Siendo eterna en sí misma, la Palabra de Dios se manifiesta en una humanidad que es finita y mortal, dando así muestras de un amor infinito y eterno por los hombres que, siendo en sí mismos tan poca cosa, ven sin embargo a su Dios manifestado en la pobre humanidad: “¿Qué hay más rebosante de piedad que la Palabra de Dios convertida en tan poca cosa por nosotros? Señor, ¿qué es el hombre, para que te acuerdes de él, el ser humano, para darle poder?”.

De la Encarnación de la Palabra y de su posterior Pasión y muerte en Cruz, deben deducir los hombres cuánto sufrió Dios encarnado por nuestro amor, para que inicie y crezca en nosotros el amor por la divinidad que inhabita en la humanidad del Niño de Belén: “Que deduzcan de aquí los hombres lo grande que es el cuidado que Dios tiene de ellos; que se enteren de lo que Dios piensa y siente sobre ellos. No te preguntes, tú, que eres hombre, porqué has sufrido, sino por lo que sufrió él.
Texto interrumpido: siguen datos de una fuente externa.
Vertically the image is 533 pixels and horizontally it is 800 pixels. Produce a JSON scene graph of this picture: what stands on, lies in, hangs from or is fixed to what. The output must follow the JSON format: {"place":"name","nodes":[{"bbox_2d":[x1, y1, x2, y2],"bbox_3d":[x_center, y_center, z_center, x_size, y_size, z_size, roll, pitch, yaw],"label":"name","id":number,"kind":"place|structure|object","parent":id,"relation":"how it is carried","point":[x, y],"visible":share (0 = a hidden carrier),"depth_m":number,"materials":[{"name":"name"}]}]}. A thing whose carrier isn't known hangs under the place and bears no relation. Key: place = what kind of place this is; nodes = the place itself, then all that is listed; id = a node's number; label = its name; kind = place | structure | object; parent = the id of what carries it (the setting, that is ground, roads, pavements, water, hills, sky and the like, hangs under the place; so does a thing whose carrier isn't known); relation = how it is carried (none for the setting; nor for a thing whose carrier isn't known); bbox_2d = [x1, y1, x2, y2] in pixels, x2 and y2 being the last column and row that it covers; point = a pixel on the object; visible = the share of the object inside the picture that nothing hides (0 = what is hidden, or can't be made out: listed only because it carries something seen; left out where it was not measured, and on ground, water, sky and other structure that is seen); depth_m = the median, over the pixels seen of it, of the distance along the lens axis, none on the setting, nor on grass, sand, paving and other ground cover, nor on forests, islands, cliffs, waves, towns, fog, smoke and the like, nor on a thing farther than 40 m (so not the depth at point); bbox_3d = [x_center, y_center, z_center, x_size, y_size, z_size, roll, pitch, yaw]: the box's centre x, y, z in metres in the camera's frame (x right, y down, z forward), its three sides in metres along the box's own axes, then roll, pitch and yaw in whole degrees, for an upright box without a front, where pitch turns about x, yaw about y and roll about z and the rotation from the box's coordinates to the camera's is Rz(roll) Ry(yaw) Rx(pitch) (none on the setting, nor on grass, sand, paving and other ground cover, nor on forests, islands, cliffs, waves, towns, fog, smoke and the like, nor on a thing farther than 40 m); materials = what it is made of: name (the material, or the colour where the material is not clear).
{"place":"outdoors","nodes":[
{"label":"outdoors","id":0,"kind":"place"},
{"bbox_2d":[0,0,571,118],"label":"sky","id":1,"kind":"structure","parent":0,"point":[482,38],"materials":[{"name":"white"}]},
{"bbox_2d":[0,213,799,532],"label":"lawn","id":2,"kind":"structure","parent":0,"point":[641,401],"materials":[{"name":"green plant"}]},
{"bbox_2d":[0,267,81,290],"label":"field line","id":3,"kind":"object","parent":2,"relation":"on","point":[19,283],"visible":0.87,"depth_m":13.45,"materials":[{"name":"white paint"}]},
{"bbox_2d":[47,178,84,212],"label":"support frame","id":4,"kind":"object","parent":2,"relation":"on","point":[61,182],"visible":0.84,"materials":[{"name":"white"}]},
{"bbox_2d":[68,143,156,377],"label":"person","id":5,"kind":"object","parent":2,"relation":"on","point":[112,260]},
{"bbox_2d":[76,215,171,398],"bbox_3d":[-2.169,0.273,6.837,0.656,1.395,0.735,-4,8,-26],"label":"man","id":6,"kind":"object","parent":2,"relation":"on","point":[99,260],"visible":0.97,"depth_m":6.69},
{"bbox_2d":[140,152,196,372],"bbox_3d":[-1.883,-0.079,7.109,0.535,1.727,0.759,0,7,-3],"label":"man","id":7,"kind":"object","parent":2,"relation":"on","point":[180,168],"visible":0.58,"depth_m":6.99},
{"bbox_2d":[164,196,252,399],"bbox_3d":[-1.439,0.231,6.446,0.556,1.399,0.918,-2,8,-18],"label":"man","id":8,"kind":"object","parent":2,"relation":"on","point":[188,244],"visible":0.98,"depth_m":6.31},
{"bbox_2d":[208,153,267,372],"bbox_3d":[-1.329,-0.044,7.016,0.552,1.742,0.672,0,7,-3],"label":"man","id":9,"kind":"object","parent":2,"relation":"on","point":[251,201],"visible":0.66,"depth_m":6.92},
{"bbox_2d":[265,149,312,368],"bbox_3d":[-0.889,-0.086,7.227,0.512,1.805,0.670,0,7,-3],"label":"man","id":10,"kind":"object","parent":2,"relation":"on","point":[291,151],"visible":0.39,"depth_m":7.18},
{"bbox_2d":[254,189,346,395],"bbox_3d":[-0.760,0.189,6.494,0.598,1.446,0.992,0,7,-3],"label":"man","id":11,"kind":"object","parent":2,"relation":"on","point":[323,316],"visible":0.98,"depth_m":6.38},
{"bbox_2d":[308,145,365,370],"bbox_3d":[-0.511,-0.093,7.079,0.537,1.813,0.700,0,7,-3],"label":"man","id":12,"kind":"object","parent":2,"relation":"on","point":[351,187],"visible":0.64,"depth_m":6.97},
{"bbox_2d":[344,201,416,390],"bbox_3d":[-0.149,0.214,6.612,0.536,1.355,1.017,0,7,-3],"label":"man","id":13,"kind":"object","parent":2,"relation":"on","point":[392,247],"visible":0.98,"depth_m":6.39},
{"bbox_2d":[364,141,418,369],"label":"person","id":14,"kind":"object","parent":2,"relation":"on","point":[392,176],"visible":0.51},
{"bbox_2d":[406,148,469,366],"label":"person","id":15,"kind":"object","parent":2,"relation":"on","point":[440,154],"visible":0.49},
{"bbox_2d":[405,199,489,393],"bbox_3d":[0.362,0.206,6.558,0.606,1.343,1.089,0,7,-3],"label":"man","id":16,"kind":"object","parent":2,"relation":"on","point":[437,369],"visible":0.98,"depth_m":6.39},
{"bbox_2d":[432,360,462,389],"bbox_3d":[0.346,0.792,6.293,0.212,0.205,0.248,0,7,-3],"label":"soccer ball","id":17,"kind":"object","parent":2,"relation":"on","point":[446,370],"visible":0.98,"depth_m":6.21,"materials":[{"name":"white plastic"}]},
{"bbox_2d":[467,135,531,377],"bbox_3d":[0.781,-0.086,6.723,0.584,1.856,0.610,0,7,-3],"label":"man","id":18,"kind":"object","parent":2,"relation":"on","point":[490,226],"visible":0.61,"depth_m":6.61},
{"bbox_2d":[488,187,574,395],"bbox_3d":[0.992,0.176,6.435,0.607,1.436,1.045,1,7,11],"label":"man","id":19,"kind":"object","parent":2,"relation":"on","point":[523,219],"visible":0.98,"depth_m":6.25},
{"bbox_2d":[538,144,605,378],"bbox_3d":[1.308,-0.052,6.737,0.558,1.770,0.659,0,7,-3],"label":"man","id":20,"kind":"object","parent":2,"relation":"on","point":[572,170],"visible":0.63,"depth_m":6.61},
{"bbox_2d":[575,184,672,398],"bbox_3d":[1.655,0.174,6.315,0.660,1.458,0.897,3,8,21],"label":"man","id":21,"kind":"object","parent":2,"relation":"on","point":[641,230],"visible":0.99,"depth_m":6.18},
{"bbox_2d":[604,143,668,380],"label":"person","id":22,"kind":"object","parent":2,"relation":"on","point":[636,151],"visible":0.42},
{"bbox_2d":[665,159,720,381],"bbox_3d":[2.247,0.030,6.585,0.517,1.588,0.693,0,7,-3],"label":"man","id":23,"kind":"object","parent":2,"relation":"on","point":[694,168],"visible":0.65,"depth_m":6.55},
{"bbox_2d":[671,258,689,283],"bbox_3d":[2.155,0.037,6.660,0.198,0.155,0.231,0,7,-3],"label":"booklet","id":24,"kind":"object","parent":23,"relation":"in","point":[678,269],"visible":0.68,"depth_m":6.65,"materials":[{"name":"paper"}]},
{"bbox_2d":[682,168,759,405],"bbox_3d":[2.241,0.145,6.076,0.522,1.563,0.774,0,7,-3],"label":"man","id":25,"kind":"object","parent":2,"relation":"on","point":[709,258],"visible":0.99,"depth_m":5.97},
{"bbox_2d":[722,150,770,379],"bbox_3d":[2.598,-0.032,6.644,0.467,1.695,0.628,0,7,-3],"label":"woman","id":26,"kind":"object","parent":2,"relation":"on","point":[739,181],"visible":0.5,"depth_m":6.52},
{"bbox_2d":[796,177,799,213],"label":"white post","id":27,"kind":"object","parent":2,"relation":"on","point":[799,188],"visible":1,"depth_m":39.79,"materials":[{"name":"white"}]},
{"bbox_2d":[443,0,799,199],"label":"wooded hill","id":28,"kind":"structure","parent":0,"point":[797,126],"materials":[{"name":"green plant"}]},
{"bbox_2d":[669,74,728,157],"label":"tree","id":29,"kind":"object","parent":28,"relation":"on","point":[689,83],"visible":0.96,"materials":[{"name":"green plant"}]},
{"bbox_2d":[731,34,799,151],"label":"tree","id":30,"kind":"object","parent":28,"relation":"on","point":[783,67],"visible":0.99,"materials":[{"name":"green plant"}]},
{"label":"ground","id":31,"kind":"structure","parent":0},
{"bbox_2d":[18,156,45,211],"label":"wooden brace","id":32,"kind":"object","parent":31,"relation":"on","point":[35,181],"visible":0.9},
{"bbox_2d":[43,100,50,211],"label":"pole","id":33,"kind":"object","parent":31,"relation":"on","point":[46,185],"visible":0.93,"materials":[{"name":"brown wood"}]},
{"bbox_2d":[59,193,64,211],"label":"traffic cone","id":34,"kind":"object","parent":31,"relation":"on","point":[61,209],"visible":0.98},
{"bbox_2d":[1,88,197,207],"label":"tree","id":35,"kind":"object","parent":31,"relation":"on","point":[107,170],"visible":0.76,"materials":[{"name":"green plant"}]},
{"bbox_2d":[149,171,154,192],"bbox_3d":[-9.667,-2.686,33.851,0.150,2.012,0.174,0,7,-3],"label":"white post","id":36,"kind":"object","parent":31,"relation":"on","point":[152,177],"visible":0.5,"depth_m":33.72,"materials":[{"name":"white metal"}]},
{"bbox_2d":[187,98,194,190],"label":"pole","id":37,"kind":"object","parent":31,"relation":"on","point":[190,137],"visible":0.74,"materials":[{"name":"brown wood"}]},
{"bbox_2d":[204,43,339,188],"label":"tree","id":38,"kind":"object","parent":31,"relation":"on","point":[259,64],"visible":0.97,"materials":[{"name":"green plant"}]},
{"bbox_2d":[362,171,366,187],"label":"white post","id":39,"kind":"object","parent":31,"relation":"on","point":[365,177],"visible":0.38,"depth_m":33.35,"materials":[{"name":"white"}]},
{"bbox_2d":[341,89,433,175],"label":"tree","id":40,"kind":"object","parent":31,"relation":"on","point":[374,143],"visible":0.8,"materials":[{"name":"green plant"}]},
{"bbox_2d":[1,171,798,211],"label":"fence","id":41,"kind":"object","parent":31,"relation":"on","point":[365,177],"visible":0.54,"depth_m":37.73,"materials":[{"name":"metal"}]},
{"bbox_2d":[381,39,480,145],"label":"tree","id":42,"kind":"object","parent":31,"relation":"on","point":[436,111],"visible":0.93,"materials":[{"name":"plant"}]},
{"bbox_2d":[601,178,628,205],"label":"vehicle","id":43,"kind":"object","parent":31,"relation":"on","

Deduce de todo lo que sufrió por ti, en cuánto te tasó, y así su bondad se te hará evidente por su humanidad. Cuanto más bueno se hizo en su humanidad, tanto más grande se reveló en su bondad; y cuanto más se dejó envilecer por mí, tanto más querido me es ahora. Ha aparecido –dice el Apóstol– la bondad de Dios, nuestro Salvador, y su amor al hombre”.

Al contemplar al Niño de Belén y la divinidad que en Él inhabita y que se nos derrama sin límites en la Pasión, debe crecer en nosotros el amor de Dios, al ver cuán grande es la manifestación de su Bondad para con nosotros, porque por su humanidad derramó, desde la Cruz, su divinidad sobre nuestras almas: “Grandes y manifiestos son, sin duda, la bondad y el amor de Dios, y gran indicio de bondad reveló quien se preocupó de añadir a la humanidad el nombre Dios”.



[1] Oficio de Lectura, 29 de Diciembre; En la plenitud de los tiempos vino la plenitud de la divinidad;  De los sermones de san Bernardo, abad; Sermón 1 en la Epifanía del Señor, 1-2.